Practice Fire Safety in October
It’s a potentially fatal (and far too common) scenario: An otherwise functional smoke alarm is rendered ineffective when a homeowner, annoyed by an end-of-life signal or false alarm, deliberately deactivates the device by removing its batteries or removing the device altogether – thus leaving the home and everyone who lives there unprotected from the dangers of smoke and fire.
These threats are compounded when you consider that many homes already lack sufficient protection. The Vision 20/20 Project, a fire prevention initiative of the Institution of Fire Engineers, U.S. Branch, estimates that an additional 100 million smoke alarms would need to be installed in U.S. homes to provide an adequate level of protection.*
Fire Prevention Week (Oct. 5-11) – established in 1925 and the longest running presidential proclamation in history, according to the National Fire Protection Association – just wrapped up, but the rest of October is a great time to practice fire safety before we turn up the heat when winter arrives. I recommend that you test all your alarms and, if needed, update your home with newer devices that use advanced technology to combat frequent false alarms and better detect real threats.

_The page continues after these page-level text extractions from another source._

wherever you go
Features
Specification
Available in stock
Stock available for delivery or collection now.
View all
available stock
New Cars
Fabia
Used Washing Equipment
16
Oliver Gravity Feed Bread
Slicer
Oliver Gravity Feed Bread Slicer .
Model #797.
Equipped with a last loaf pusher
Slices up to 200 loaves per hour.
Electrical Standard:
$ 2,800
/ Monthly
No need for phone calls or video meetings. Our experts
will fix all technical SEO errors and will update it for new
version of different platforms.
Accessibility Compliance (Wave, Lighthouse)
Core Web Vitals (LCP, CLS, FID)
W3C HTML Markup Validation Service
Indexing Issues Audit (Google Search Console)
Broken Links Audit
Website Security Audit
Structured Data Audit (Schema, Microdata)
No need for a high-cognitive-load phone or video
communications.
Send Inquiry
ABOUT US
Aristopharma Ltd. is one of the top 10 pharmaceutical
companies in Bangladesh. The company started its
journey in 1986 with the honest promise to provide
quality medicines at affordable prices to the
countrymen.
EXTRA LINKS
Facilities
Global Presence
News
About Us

From decorator-friendly designs to combination smoke and carbon monoxide (CO) alarms, there are several available alarm options for your home. The newest generation of alarms with 10-year batteries are a great choice – and they are available as smoke alarms or combination smoke and CO alarms. Capable of powering the alarm for 10 years, the life of the battery provides the peace of mind of a decade of protection.

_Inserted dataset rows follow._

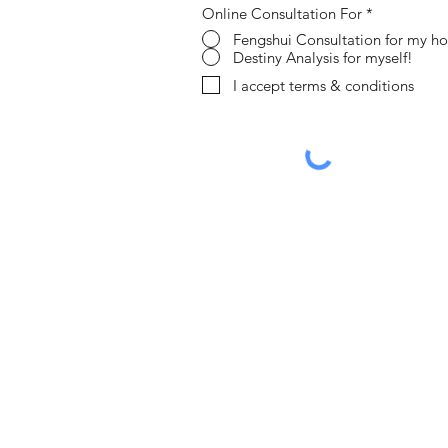
Online Consultation For
*
Fengshui Consultation for my h
Destiny Analysis for myself!
I accept terms & conditions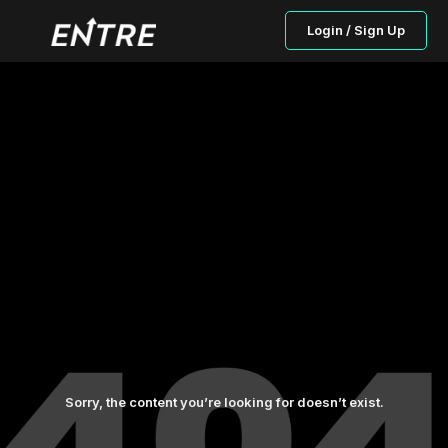
Login / Sign Up
Sorry, the content you’re looking for doesn’t exist.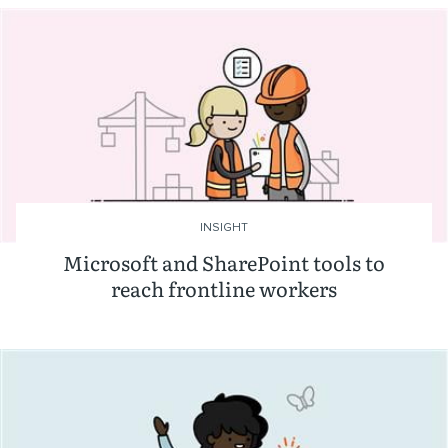
INSIGHT
Microsoft and SharePoint tools to
reach frontline workers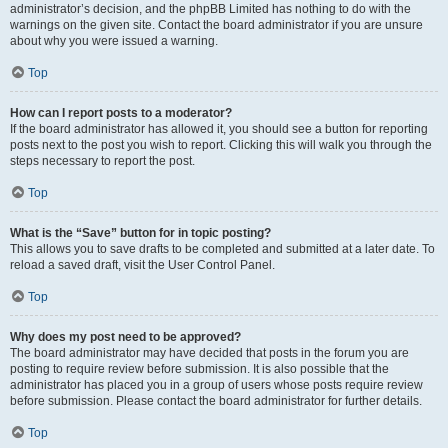
administrator’s decision, and the phpBB Limited has nothing to do with the
warnings on the given site. Contact the board administrator if you are unsure
about why you were issued a warning.
Top
How can I report posts to a moderator?
If the board administrator has allowed it, you should see a button for reporting
posts next to the post you wish to report. Clicking this will walk you through the
steps necessary to report the post.
Top
What is the “Save” button for in topic posting?
This allows you to save drafts to be completed and submitted at a later date. To
reload a saved draft, visit the User Control Panel.
Top
Why does my post need to be approved?
The board administrator may have decided that posts in the forum you are
posting to require review before submission. It is also possible that the
administrator has placed you in a group of users whose posts require review
before submission. Please contact the board administrator for further details.
Top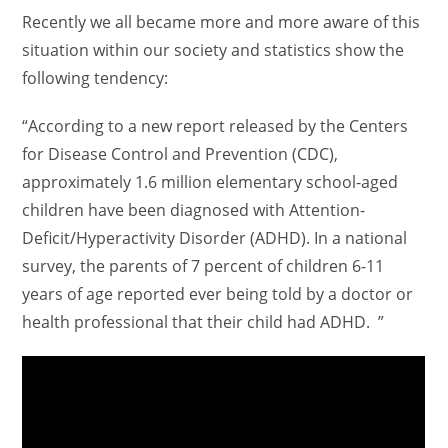
Recently we all became more and more aware of this
situation within our society and statistics show the
following tendency:
“According to a new report released by the Centers
for Disease Control and Prevention (CDC),
approximately 1.6 million elementary school-aged
children have been diagnosed with Attention-
Deficit/Hyperactivity Disorder (ADHD). In a national
survey, the parents of 7 percent of children 6-11
years of age reported ever being told by a doctor or
health professional that their child had ADHD. ”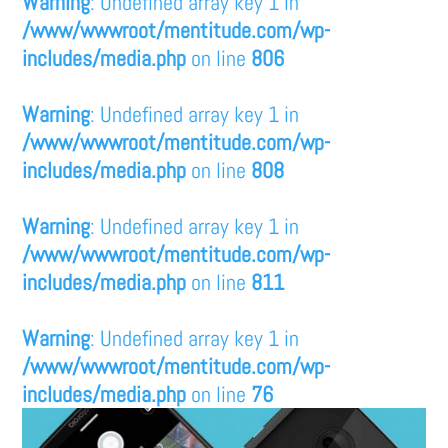
Warning
: Undefined array key 1 in
/www/wwwroot/mentitude.com/wp-
includes/media.php
on line
806
Warning
: Undefined array key 1 in
/www/wwwroot/mentitude.com/wp-
includes/media.php
on line
808
Warning
: Undefined array key 1 in
/www/wwwroot/mentitude.com/wp-
includes/media.php
on line
811
Warning
: Undefined array key 1 in
/www/wwwroot/mentitude.com/wp-
includes/media.php
on line
76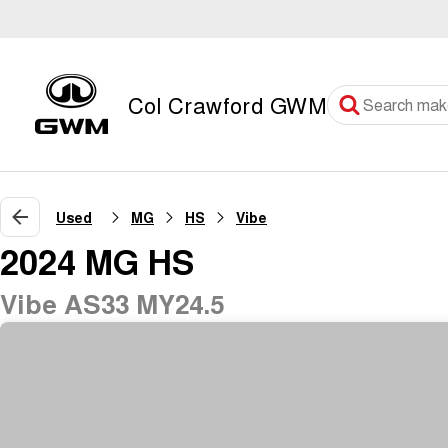
Col Crawford GWM
Used
MG
HS
Vibe
2024 MG HS
Vibe AS33 MY24.5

In many areas of the country, upgrading to 10-year battery smoke alarms is more than just a good idea – it’s also the law. Recently, several states, including California, Florida, Georgia, Maryland, Louisiana and Oregon, as well as the cities of Phoenix, Philadelphia, Indianapolis, Milwaukee and New York City, have passed laws requiring 10-year battery smoke alarms in residential buildings. Numerous other states and municipalities are considering similar legislation. The specific residential requirements are stipulated differently by each state or city. To learn about local smoke alarm legislation in your area, check out the First Alert legislation map.
To help ensure your home is best protected from fire, as well as the dangers of carbon monoxide (CO) exposure, I advise following guidelines set by the U.S. Fire Administration (USFA).

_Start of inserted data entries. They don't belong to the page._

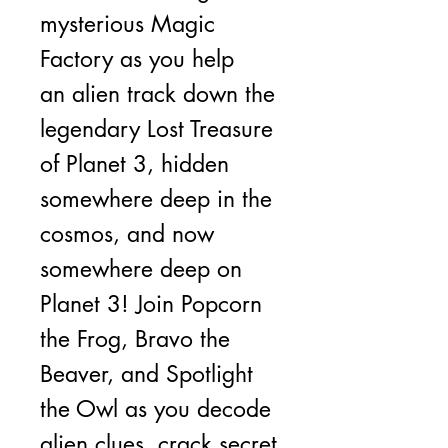
mysterious Magic
Factory as you help
an alien track down the
legendary Lost Treasure
of Planet 3, hidden
somewhere deep in the
cosmos, and now
somewhere deep on
Planet 3! Join Popcorn
the Frog, Bravo the
Beaver, and Spotlight
the Owl as you decode
alien clues, crack secret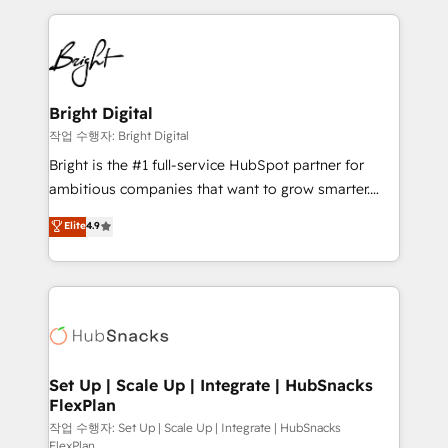
Partner with us to unlock your business's full
coffee, and we ❤️ dogs. We produce award-winning
potential and achieve sustained growth in today's
work for our clients. 🏆2023 Technical Expertise
competitive market.
Impact Award 🏆2022 Technical Expertise Impact
Award 🏆2022 Platform Migration Excellence Impact
Award 🏆2020 Elite Solutions Partner 🏆2019
Bright Digital
Integrations HubSpot Impact Award 🏆2019
작업 수행자: Bright Digital
Marketing Enablement HubSpot Impact Award 🏆
Bright is the #1 full-service HubSpot partner for
2018 Website Design HubSpot Impact Award 🏆2017
ambitious companies that want to grow smarter.
Website Design HubSpot Impact Award 🏆2016
From HubSpot onboarding, to training, from
Elite
4.9
Growth-Driven Design Agency of the Year 🏆2016
developing a new website to lead generation and
Sales Enablement HubSpot Impact Award 🏆2015
digital marketing; we do it all (and with great
Growth-Driven Design Agency of the Year 🏆2015
results)! In short, our services include: - HubSpot
Became the 5th Agency to reach Diamond 🏆2014
consultancy: onboarding, training, data migration -
HubSpot COS Performance Award 🏆2014 HubSpot
HubSpot development: websites, custom modules,
COS Design Award 🏆2013 HubSpot Marketplace
integrations - Marketing & sales solutions: digital
Provider of the Year 🏆2011 Became a HubSpot
marketing, advertising, campaigns, content and
Set Up | Scale Up | Integrate | HubSnacks
Partner 📆Founded in 1997
FlexPlan
design We connect people, data and technology to
improve customer experiences. With our bright
작업 수행자: Set Up | Scale Up | Integrate | HubSnacks
FlexPlan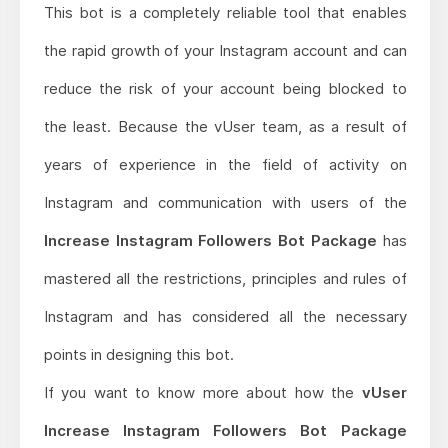
This bot is a completely reliable tool that enables
the rapid growth of your Instagram account and can
reduce the risk of your account being blocked to
the least. Because the vUser team, as a result of
years of experience in the field of activity on
Instagram and communication with users of the
Increase Instagram Followers Bot Package
has
mastered all the restrictions, principles and rules of
Instagram and has considered all the necessary
points in designing this bot.
If you want to know more about how the
vUser
Increase Instagram Followers Bot Package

The USFA recommends that homes have smoke alarms installed inside every bedroom, outside each sleeping area and on every level of the home, including the basement, and one CO alarm on each level and in a central location outside each sleeping area. To put this into perspective, the average-sized home in America – a two-story, three-bedroom house – needs a minimum of five smoke alarms and four carbon monoxide alarms.
Despite the technology available, each year, three of every five home fire deaths result from fires in homes with no working smoke alarms, the NFPA says. Therefore, I encourage you to upgrade your alarms in order to better protect yourself, your family and your home.
* Based on experience with home safety visits in communities across the U.S. – estimated range provided by TriData, a Division of System Planning Corporation.